### PASSAGE PROVIDED
Updated by: May 11, 2026
The Cu Chi Tunnels
Some travel memories stay with you for the wrong reasons. This one has stayed with me for the right ones.
My wife — my girlfriend at the time — and I won a free trip to Vietnam with Intrepid Travel when we were younger. North to south, twenty or so travelers, the kind of trip that bonds strangers into friends over the course of two weeks. The tour guide called us sticky rice, as we needed to stick together.
When we reached the Cu Chi Tunnels outside Ho Chi Minh City, our guide offered us the chance to do what tourists have been doing there for years — climb down through the original manhole entrance used by Viet Cong fighters during the war. A narrow, unforgiving hole in the ground designed for people considerably smaller than most Westerners.
One by one we tried. Most of us squeezed through with varying degrees of dignity. Some gave up halfway. It’s tighter than you think and darker than you expect.
Then a girl in our group — larger than the rest of us — put her hand up to try.
We all looked at each other. We looked at the hole. We looked at her. The mathematics did not seem to add up.
She didn’t want to hear it.
In she went. And in she stayed — wedged firmly in the entrance to a Viet Cong tunnel, requiring the combined effort of several fellow travelers and at least one very patient Vietnamese guide to extract.
She came out laughing. Which, in hindsight, is exactly the right response.
The Cu Chi Tunnels are one of the most sobering places in Vietnam — a reminder of extraordinary human resilience and the brutal reality of war. But travel, if you’re lucky, also gives you moments of pure unscripted human comedy.
That girl knew exactly what she was doing. She just wanted the experience. She didn’t care what we thought.
There’s something admirable in that.

### STUDY QUESTIONS
**A.** List every geographical place named in the Cu Chi Tunnels account.
**B.** Decide whether each statement agrees with the Cu Chi Tunnels account, and support each yes or no with the exact words of the account.
(i) The trip to Vietnam was won for free with Intrepid Travel.
(ii) Everyone in the group who tried got through the entrance.
(iii) The girl who became stuck came out crying.
**C.** Answer these questions from the Cu Chi Tunnels account:
(i) What did the tour guide call the group?
(ii) Outside which city are the tunnels located?
(iii) Who helped extract the girl from the entrance?

### EXERCISE DATA
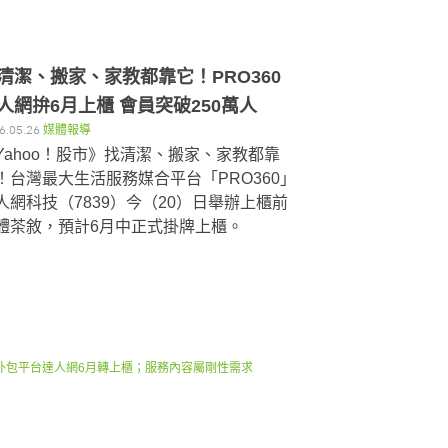
清潔、搬家、家教都靠它！PRO360
人網拚6月上櫃 會員突破250萬人
6.05.26
媒體報導
Yahoo！股市》找清潔、搬家、家教都靠
！台灣最大生活服務媒合平台「PRO360」
人網科技（7839）今（20）日舉辦上櫃前
體茶敘，預計6月中正式掛牌上櫃。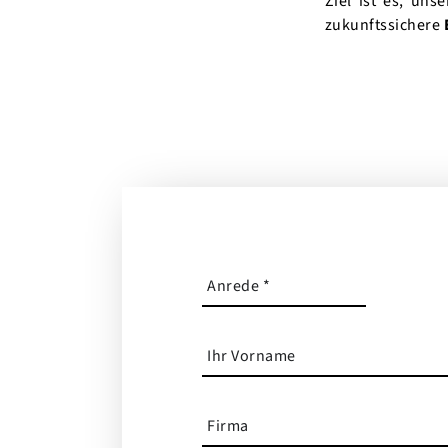
Ziel ist es, uns
zukunftssichere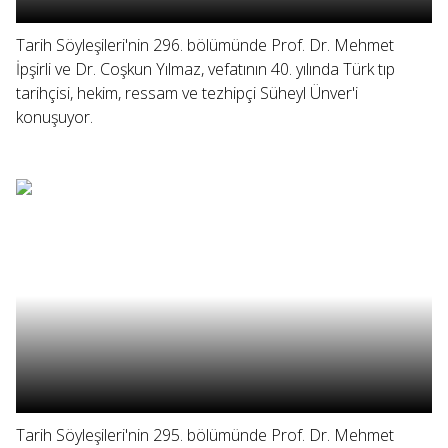
Tarih Söyleşileri'nin 296. bölümünde Prof. Dr. Mehmet
İpşirli ve Dr. Coşkun Yılmaz, vefatının 40. yılında Türk tıp
tarihçisi, hekim, ressam ve tezhipçi Süheyl Ünver'i
konuşuyor.
Tarih Söyleşileri'nin 295. bölümünde Prof. Dr. Mehmet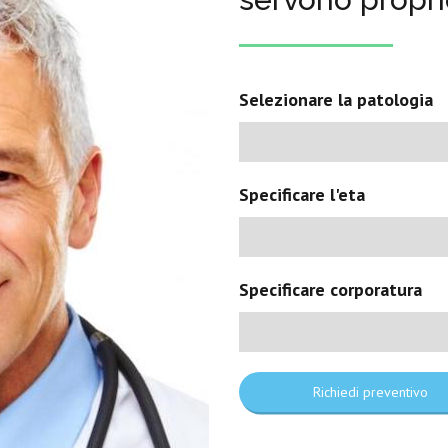
Selezionare la patologia
Specificare l'eta
Specificare corporatura
Richiedi preventivo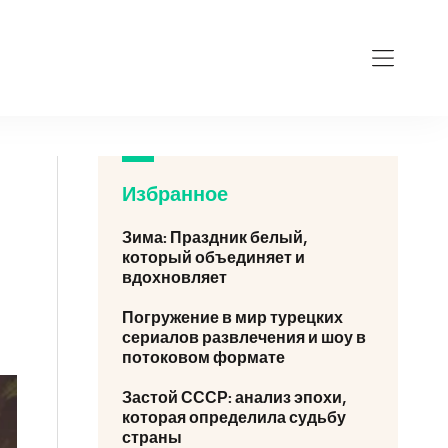
Избранное
Зима: Праздник белый,
который объединяет и
вдохновляет
Погружение в мир турецких
сериалов развлечения и шоу в
потоковом формате
Застой СССР: анализ эпохи,
которая определила судьбу
страны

### TASK-BY-TASK SOLUTIONS
**A.**
Vietnam
Cu Chi Tunnels
Ho Chi Minh City

**B.**
(i) Yes: "won a free trip to Vietnam with Intrepid Travel"
(ii) No: "Some gave up halfway."
(iii) No: "She came out laughing."

**C.**
(i) Sticky rice.
(ii) Ho Chi Minh City.
(iii) Several fellow travelers and at least one very patient Vietnamese guide.